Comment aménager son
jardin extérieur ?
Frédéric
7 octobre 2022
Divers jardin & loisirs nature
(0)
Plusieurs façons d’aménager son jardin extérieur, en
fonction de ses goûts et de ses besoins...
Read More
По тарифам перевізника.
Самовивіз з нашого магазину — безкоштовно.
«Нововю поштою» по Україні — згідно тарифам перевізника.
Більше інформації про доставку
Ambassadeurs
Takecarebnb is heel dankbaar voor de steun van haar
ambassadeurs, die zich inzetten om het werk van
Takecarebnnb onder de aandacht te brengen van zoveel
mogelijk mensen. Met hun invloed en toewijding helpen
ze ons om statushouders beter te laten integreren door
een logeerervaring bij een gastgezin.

········

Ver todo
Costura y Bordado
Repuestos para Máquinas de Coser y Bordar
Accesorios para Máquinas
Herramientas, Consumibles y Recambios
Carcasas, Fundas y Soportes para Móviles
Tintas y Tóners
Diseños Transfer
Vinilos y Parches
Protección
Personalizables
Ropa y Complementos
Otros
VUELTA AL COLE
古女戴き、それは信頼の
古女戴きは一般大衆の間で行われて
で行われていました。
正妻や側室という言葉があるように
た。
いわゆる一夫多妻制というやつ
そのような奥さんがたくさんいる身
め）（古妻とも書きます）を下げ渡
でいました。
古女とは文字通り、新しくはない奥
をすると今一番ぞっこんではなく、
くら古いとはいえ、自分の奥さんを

········

### What you need to do
Show every line above that contains the word "jardin", copying each one in full.

### Result
jardin extérieur ?
Divers jardin & loisirs nature
Plusieurs façons d’aménager son jardin extérieur, en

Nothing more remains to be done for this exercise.